By 2035, the European vision of a reasonably regulated, free and open Internet underpinned by a robust multi-stakeholder Internet governance model is on the march. Despite some national variations across the world, regulatory frameworks for Internet governance are increasingly rooted in a set of commonly accepted principles that protect the inviolability of the Internet as a global network of networks, where information flows freely, where the democratic rule of law, individual rights and freedoms are protected online. Fragmentation across the different layers of the Internet was largely avoided, likely as a result of two key developments:

  1. The economic and social consequences of information became tangible following attempts by several Latin American countries to implement wide-scale restrictions.

  2. China and Russia stopped actively exporting their vision of a government-controlled Internet and turned inward to deal with rising domestic challenges to this model. Citizens across the world, with a few national exceptions, enjoy a universal right of access to information. The rapid deployment and blanket reach of satellite-based Internet services has provided every citizen of the world with the opportunity to take advantage of cheap and reliable Internet access.

Worst case: The demise of the free and open Internet.

In 2035, the European vision of a free and open Internet is collapsing. Technological advances in microprocessor technology, power efficiency and next generation mobile networks, as well as large cost reductions, have facilitated the Internet of. Things revolution and led to a rapid transformation of virtually all sectors of society and people’s lives.

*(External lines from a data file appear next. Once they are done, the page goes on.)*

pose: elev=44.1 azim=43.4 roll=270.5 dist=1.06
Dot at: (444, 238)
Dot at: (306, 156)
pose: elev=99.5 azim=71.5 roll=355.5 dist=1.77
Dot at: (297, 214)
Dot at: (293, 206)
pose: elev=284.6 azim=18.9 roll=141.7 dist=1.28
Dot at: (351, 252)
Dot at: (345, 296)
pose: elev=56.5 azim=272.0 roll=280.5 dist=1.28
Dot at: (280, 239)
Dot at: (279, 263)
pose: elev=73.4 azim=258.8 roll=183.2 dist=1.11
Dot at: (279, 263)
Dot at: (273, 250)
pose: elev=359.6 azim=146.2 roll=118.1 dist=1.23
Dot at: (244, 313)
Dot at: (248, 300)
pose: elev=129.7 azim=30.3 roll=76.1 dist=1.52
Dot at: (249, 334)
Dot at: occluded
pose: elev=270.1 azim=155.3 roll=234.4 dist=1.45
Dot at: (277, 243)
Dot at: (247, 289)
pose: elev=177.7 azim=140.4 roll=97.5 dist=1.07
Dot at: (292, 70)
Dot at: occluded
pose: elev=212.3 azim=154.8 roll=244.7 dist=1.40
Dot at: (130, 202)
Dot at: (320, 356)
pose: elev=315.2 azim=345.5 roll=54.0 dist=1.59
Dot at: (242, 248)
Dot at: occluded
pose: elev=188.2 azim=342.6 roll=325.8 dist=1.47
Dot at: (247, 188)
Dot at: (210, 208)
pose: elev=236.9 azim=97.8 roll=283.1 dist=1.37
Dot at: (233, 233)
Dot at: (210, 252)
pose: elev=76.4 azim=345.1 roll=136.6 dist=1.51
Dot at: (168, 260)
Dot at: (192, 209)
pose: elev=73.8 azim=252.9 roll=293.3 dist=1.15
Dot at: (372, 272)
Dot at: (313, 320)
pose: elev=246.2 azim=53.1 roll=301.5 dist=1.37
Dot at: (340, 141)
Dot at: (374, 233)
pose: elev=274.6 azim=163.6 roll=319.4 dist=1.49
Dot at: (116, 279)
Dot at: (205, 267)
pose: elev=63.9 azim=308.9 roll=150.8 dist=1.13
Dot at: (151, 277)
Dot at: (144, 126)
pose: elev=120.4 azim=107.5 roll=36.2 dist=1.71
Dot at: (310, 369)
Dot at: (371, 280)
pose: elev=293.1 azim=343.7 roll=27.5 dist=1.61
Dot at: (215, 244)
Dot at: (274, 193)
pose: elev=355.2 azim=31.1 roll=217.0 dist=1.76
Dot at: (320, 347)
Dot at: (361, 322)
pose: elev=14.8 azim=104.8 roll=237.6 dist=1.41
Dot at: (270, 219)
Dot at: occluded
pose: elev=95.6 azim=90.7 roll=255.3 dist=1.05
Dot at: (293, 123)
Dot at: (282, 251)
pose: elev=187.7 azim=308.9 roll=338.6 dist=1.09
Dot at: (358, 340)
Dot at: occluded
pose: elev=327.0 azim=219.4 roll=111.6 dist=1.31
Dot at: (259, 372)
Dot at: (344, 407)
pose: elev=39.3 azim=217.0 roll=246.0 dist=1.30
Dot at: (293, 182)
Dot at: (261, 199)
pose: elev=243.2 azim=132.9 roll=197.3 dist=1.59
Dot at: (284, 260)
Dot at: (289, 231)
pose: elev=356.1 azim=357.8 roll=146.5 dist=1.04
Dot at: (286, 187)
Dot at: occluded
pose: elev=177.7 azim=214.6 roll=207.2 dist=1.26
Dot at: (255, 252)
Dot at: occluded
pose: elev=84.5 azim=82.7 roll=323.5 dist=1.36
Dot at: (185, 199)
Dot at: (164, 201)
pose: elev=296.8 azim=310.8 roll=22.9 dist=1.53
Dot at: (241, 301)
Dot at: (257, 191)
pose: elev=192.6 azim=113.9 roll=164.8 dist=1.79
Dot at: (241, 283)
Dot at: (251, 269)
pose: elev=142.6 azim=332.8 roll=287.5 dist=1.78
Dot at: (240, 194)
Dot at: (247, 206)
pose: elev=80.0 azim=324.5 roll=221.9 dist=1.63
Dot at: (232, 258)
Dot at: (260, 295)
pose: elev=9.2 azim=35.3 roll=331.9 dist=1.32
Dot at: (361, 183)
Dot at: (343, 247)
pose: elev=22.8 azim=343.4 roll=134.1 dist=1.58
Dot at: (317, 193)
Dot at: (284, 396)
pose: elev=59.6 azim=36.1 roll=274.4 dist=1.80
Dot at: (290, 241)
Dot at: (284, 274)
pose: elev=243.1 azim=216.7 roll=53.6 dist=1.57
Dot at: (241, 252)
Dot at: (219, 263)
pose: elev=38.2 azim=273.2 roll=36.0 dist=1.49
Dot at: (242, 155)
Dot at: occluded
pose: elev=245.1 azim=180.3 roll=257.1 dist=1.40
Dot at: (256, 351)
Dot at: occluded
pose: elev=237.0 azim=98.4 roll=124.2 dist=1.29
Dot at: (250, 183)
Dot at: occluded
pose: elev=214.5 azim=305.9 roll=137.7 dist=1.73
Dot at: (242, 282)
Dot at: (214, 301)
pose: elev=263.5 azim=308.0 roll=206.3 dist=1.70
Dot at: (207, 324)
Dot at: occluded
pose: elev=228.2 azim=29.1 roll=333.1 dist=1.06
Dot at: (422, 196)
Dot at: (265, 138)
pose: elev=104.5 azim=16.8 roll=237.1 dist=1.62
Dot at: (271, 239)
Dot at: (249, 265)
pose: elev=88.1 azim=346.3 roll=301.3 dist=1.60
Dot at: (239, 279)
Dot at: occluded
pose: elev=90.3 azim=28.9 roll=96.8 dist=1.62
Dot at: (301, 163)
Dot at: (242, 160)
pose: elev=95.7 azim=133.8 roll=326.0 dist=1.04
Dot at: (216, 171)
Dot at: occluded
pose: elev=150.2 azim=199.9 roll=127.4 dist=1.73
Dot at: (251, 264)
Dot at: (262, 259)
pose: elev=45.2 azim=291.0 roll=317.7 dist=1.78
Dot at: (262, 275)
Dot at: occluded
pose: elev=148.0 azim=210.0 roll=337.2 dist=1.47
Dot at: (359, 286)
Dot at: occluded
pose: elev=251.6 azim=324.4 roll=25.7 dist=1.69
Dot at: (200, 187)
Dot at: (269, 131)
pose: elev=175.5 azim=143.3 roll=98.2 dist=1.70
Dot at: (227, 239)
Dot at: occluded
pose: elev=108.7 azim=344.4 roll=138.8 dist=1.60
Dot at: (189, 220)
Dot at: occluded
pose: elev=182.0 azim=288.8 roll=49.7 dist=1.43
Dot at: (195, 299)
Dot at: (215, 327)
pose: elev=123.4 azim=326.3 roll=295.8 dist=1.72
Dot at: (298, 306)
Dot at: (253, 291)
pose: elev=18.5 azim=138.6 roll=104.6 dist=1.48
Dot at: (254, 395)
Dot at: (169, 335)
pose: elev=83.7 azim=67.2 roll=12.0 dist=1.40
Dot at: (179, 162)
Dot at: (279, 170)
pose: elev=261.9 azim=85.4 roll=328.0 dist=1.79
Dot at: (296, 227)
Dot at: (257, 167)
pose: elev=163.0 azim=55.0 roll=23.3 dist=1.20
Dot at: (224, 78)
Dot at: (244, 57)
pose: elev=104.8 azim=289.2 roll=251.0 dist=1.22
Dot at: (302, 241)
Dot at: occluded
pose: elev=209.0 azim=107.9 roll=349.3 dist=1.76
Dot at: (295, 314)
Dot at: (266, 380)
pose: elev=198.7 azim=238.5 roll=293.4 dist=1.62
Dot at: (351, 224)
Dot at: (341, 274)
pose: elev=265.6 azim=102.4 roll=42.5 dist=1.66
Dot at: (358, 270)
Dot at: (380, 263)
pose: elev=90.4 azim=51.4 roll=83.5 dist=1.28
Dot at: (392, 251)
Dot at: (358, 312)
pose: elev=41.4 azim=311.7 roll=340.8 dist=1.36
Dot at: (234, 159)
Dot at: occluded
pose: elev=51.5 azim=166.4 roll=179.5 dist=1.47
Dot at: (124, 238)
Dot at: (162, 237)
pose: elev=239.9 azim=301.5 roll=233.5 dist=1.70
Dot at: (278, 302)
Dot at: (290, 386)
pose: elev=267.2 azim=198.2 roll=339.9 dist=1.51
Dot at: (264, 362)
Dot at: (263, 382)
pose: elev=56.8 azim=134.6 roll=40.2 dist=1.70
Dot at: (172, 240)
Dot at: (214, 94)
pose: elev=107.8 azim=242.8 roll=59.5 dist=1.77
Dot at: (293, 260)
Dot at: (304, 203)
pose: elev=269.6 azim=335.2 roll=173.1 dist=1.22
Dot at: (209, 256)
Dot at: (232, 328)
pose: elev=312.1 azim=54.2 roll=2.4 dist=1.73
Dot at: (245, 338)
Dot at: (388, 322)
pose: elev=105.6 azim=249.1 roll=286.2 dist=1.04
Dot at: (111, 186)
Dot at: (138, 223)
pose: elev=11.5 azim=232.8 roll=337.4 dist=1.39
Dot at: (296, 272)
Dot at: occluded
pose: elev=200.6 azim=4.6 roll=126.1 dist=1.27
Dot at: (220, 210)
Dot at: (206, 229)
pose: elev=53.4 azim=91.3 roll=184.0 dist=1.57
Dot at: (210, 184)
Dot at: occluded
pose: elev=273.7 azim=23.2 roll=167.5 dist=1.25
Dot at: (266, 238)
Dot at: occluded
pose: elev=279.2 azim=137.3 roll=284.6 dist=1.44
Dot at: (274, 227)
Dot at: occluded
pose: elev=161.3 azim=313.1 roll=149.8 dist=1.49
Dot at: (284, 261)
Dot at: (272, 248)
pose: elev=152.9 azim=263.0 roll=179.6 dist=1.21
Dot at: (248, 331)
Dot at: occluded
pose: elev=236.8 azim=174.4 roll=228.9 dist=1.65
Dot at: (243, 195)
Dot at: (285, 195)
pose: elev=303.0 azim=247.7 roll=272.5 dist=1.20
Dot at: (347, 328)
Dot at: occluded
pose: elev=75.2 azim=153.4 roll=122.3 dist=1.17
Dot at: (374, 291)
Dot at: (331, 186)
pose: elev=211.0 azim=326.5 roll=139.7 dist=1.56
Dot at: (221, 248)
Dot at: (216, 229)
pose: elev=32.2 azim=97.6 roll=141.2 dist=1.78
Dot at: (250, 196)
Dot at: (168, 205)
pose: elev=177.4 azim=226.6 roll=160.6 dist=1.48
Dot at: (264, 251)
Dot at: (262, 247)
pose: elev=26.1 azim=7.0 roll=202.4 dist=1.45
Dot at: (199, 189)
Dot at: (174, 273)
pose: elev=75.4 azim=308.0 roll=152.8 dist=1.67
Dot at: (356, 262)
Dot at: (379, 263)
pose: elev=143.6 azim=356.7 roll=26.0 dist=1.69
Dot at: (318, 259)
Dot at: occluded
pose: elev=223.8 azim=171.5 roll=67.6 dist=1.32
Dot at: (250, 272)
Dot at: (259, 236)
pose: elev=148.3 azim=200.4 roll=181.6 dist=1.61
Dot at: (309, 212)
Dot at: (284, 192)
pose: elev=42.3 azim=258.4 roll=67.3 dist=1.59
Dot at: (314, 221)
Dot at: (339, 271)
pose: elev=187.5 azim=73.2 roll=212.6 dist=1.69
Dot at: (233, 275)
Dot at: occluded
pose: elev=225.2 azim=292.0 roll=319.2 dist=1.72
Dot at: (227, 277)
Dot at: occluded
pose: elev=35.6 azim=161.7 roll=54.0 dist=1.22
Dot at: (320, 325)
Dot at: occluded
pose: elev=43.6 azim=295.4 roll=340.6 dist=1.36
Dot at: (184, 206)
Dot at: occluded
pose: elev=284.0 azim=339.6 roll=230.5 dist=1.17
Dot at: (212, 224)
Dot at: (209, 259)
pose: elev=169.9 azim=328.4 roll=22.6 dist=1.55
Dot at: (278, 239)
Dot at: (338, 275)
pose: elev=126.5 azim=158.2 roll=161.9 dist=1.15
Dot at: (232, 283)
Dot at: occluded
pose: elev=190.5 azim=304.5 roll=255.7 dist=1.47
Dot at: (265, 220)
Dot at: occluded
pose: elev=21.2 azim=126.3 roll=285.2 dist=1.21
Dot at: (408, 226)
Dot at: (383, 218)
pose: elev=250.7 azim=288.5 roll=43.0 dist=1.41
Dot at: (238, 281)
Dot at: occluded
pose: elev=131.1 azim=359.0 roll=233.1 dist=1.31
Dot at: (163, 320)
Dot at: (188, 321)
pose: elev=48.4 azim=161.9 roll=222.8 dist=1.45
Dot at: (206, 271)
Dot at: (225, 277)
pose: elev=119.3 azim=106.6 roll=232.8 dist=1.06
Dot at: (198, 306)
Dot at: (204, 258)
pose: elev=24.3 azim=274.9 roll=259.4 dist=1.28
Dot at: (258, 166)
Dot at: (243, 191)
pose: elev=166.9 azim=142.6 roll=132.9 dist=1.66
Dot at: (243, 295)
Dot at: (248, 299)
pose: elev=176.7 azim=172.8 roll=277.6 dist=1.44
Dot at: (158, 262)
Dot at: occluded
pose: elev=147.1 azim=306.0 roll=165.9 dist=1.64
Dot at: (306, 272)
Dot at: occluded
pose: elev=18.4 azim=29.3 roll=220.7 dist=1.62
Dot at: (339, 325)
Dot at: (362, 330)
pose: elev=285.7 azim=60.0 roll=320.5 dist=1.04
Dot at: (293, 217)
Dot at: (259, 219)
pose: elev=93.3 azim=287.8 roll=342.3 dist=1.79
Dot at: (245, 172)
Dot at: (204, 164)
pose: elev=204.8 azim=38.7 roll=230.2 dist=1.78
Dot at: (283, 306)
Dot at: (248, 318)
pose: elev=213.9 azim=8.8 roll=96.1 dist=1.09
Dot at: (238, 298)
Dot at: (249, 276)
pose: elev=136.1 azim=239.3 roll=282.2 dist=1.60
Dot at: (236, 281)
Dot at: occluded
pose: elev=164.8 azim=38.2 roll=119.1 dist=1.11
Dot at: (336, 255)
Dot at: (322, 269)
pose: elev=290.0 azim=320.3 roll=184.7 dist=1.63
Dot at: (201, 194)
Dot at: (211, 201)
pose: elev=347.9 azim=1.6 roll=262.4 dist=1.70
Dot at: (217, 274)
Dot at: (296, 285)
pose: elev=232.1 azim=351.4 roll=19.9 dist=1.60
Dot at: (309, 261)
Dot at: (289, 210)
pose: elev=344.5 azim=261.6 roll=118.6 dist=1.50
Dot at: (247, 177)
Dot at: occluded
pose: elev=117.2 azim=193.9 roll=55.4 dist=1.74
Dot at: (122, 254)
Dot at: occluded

Yet, the benefits are increasingly being outweighed by the risks. In particular, the exponential increase in personal data, usage statistics and geolocation information collected by not only large technology companies, but also smaller companies producing apparel, appliances, food and beverages, among many other industries whose products are essential to our well-being, have led to alarming abuses of privacy and rapidly increasing instances of cyber crime and fraud across the world. As a result, citizens around the world, particularly in Europe, have lost trust in their governments’ ability to solve the problem and are increasingly gravitating towards political extremism.